# [EJERCICIOS]
1. Enumere los nombres de los actores-manipuladores que aparecen en el texto sobre la obra de títeres.
2. Prosiga el texto sobre la obra de títeres a partir de su última oración.

# [TEXTO EXTRAÍDO]
Los actores-manipuladores (Diego Ercolini, Adrián Murga y Leonardo Volpedo) interfieren en las acciones, discuten y se pelean porque no pueden evitar “contaminar” la representación de la que se apropian con matices que transitan del apasionamiento por los títeres a la racionalidad del especialista. El actor experto en el género gauchesco objeta que aparezca el efecto sonoro de la tormenta esgrimiendo la fidelidad hacia el autor: la historia transcurre sin complicaciones climáticas. Las acertadas intervenciones de los actores, aprovechadas para explotar el humor y los equívocos que generan determinados vocablos, se prolongan demasiado en algunas escenas. A pesar de que son sumamente divertidas (destacada labor de Adrián Murga en el rol del titiritero que detesta las historias tristes y prefiere las comedias musicales), requerirían de un ajuste porque en esos momentos se percibe que los chicos están expectantes, esperando que los títeres regresen al escenario.

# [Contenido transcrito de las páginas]
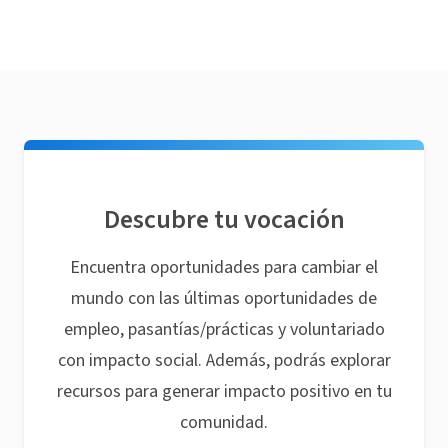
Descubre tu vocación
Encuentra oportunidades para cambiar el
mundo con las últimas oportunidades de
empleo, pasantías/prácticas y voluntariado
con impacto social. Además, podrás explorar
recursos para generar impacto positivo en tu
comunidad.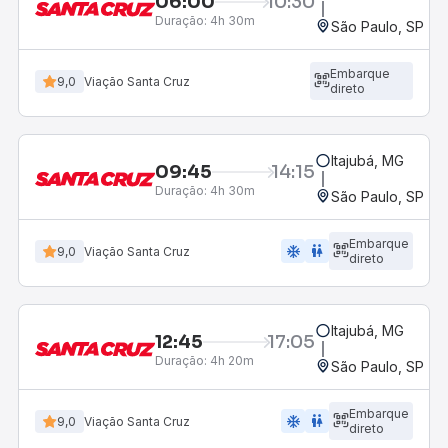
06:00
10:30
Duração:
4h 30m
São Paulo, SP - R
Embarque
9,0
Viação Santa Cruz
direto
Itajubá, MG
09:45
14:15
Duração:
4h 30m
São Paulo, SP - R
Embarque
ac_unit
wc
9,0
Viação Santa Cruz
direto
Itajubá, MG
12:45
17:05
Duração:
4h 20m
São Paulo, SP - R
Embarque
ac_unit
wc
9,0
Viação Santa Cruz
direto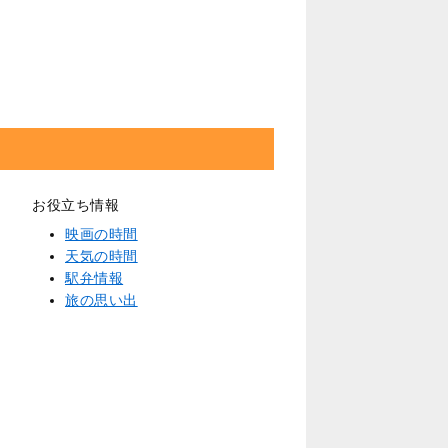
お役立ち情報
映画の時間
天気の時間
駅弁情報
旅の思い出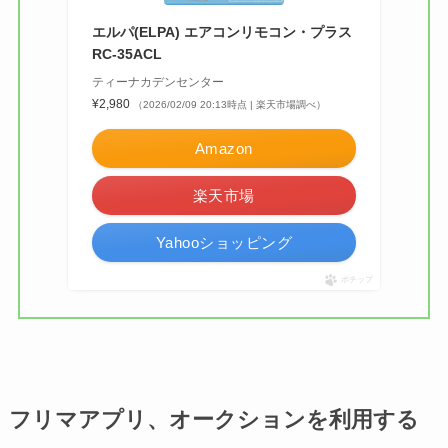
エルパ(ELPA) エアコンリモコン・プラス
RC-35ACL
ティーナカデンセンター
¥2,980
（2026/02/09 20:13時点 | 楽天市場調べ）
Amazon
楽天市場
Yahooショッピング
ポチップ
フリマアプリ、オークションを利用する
---
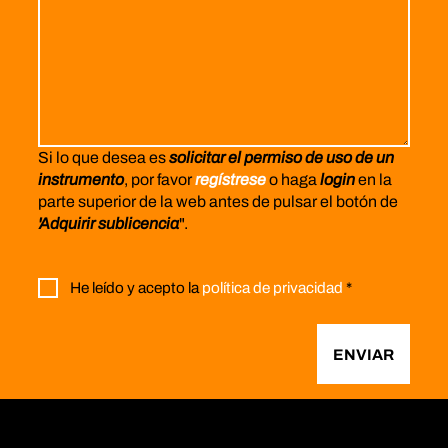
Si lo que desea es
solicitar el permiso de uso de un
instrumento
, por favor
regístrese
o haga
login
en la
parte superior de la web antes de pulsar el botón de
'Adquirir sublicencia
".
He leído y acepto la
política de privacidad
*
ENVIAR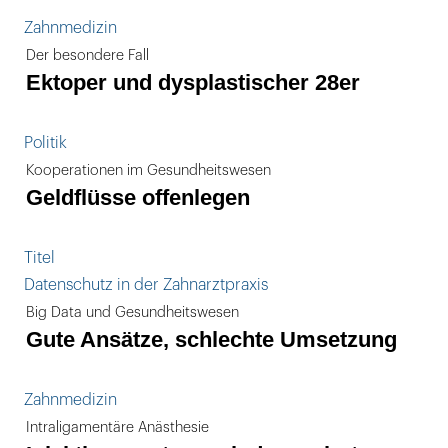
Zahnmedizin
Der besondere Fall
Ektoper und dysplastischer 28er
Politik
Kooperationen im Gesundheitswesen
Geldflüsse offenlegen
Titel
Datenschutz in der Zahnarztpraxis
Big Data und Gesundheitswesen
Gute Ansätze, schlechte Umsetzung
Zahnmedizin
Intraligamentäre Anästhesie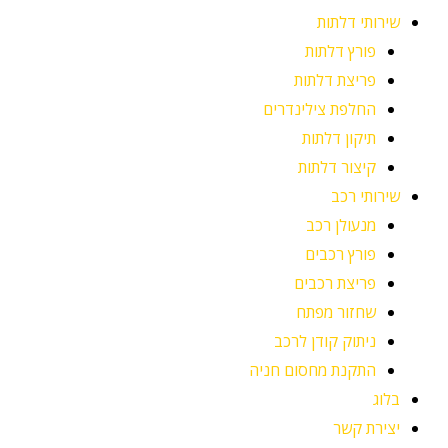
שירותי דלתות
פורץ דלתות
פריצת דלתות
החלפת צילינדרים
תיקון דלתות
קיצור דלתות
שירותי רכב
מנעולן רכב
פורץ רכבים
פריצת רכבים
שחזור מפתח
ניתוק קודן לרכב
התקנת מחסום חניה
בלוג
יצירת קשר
==
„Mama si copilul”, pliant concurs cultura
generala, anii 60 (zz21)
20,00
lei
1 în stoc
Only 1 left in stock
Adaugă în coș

# [RESPUESTAS]
1. Diego Ercolini, Adrián Murga y Leonardo Volpedo

2.
El gaucho, obligado por la ley, que siempre se ensaña con el más débil, parte con sus bultos y su caballo hacia la frontera. Un coro de ratones anticipa los sometimientos que padecerá Fierro en el fortín. El inefable comandante lo llama “gaucho rotoso”, lo humilla y lo manda a cuerpear solito con el malón que se avecina. Y de yapa, le roba el pingo a Fierro. La caricatura del comandante, expuesta en un tono jocoso, revela la naturaleza de un cobarde que se ampara en un uniforme para perpetrar sus vejaciones. La profesionalidad con que los titiriteros resuelven el episodio de la pulpería (desopilante el actor que está convencido de que en ese lugar se venden pulpos) denota una preocupación estética a la hora de sortear obstáculos para escenificar una muerte cuando los destinatarios son los niños. Fierro, que le intenta birlar la mujer a un negro, en vez de pelearse con su contrincante le empieza a contar una serie de chistes tan malos y desconcertantes (“¿Sabés qué hace una vaca cuando sale el sol? Sombra”), que “mata” al negro de la risa. Fugitivo de la ley por el delito que cometió, Cruz se convierte en inseparable compañero de Fierro. En los antípodas de la solemnidad con la que se suele encorsetar el poema de Hernández, el virtuosismo del montaje deriva en un gesto de insolencia en la representación de esos “males que conocen todos pero que naides contó”.